Liberalism is the idea that these reforms are the ends, even sometimes claiming that there are more radical but usually unspoken goals that we don’t need to mention in public. Liberalism, then, is conservative because in the end it seeks to conserve the state and capital’s hegemony. Sometimes, liberal sheep wear a radical wolf’s clothing to claim this is some evolutionary revolution. Liberalism also shies away from talking about the need for radical change, thus turning reforms into tools of the hegemonic power to maintain the consent of the masses. But left-wing radicalism (again, which is generally socialist) has no intention to stop there, either in word or in thought or in deed. Indeed, the best way for a radical to make sure their radicalism is more than skin deep is to have at least some theory of society, and some essence of that theory at work in their practice.

Venezuela

The record of socialist revolutionaries taking over the machinery of the state can best be described as two forms of failures: either they failed to maintain the monopoly of violence and were defeated (e.g. the 1973 coup in Chile or 1871 counterrevolution in Paris); or they failed to create the domination of society by the oppressed, instead creating a new oppressive class and system of exploitation (e.g. China or the Soviet Union). In each case, their failures were not necessarily predetermined, but were based largely on mistakes made in the act of experimentation in attempting something that had never successfully been done previously. Their failures are not to be dismissed, but to be learned from.

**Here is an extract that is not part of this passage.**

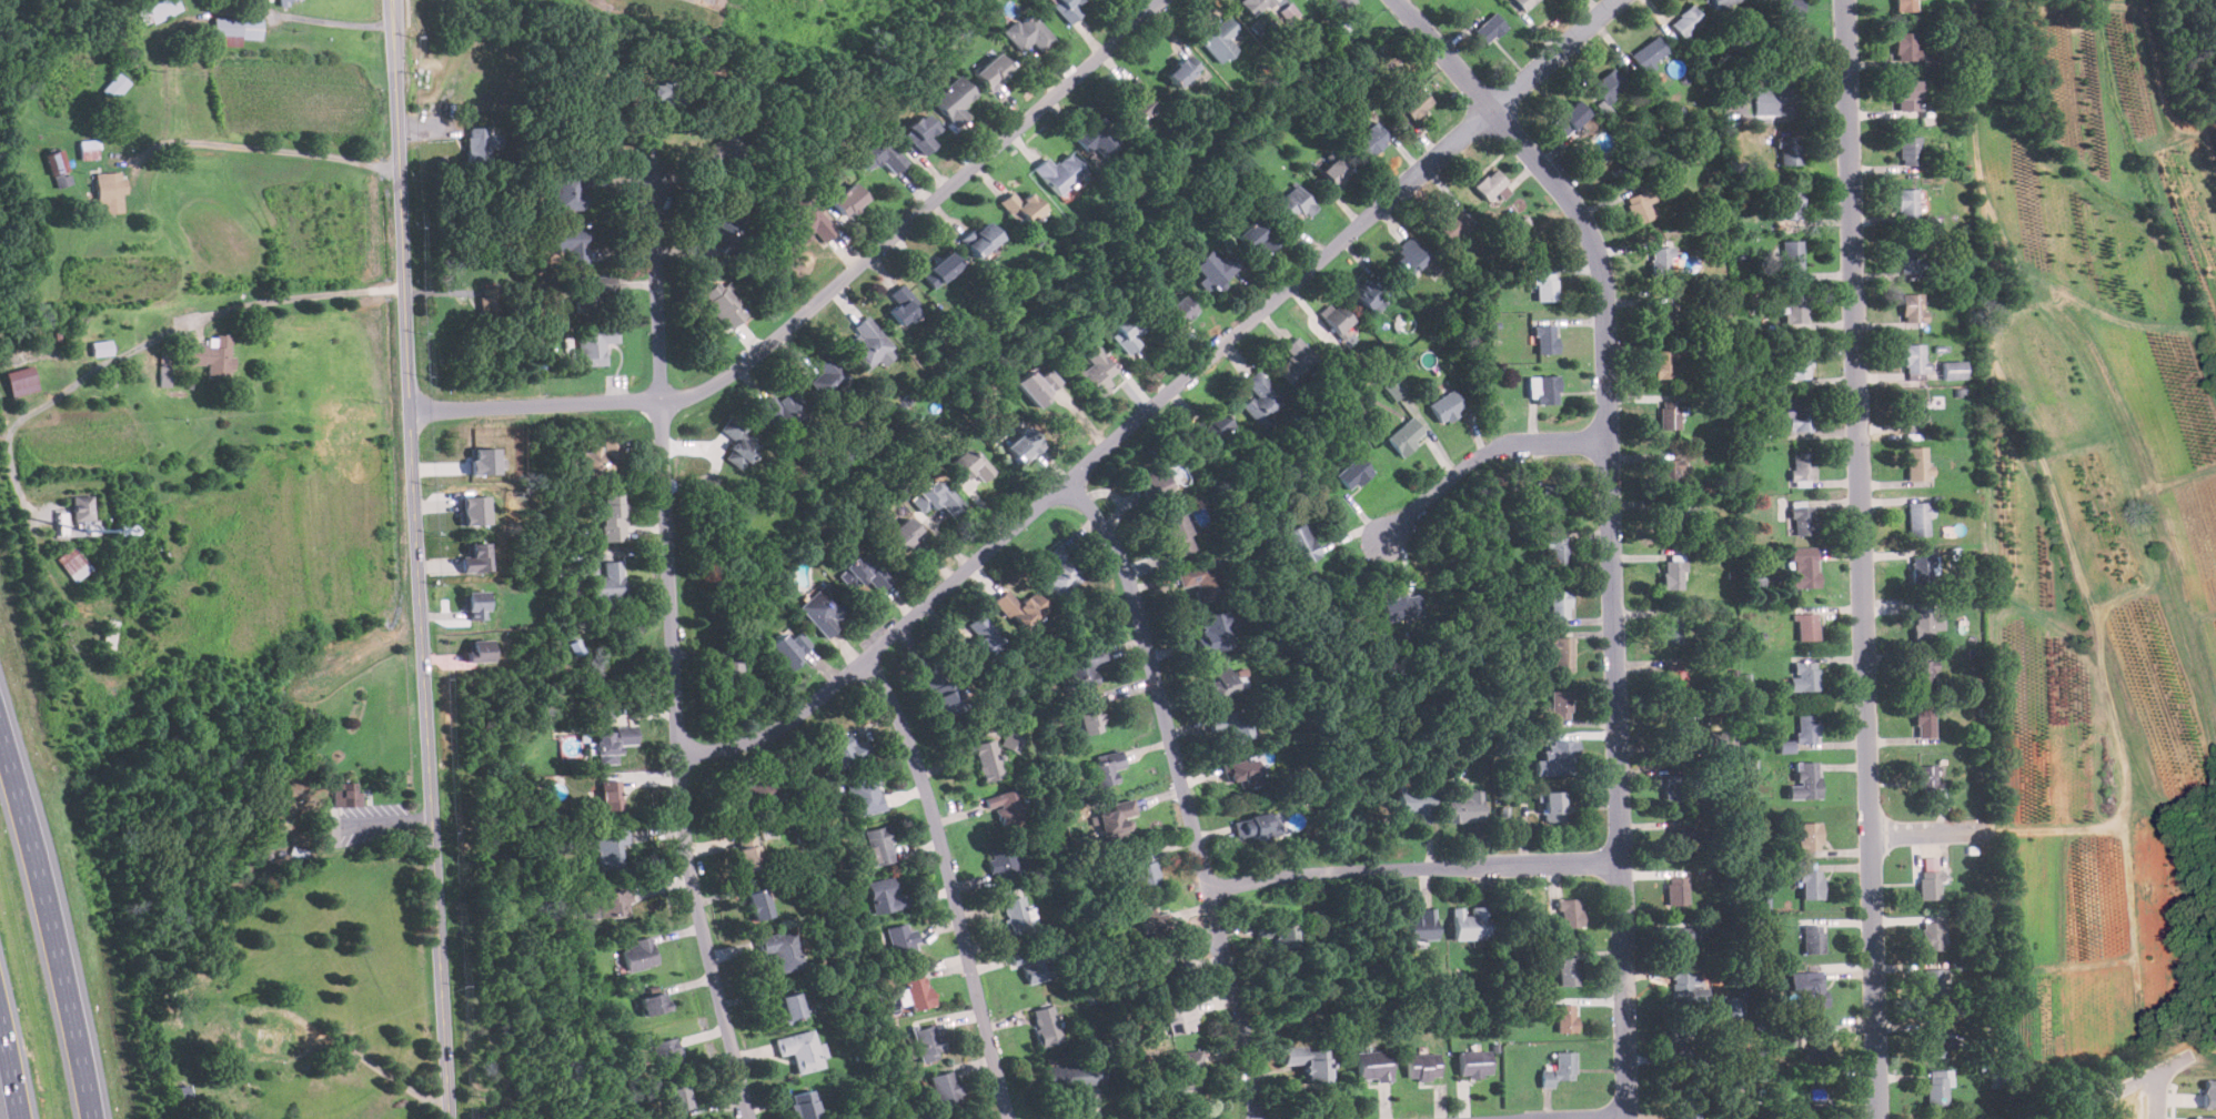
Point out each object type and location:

Many strongly interpret the process in Venezuela over the past 14 years (and increasingly in other Latin American countries) as another such experiment. The state in Venezuela is still very much one that secures bourgeois dominance of society. The Hugo Chavez-then-Nicolas Maduro government is one that is trying to transition out of that state, however awkwardly, into a socialist one built for, by, and of oppressed sectors of the society. For this reason, many communists and anarchists that fundamentally oppose the state are able to support and work for the government, and its participation with society in creating institutions that bring about popular power and social programs.

For this reason, we fight not only for Venezuela, but for its government and its Bolivarian-socialist process, in hopes that they are indeed in battle with the state’s preservation of capital.

I hope that this brief contribution has been in some way helpful to you, and that you consider it a tiny bridge in a longer path to understanding how to fight for a better world in the ashes of the old.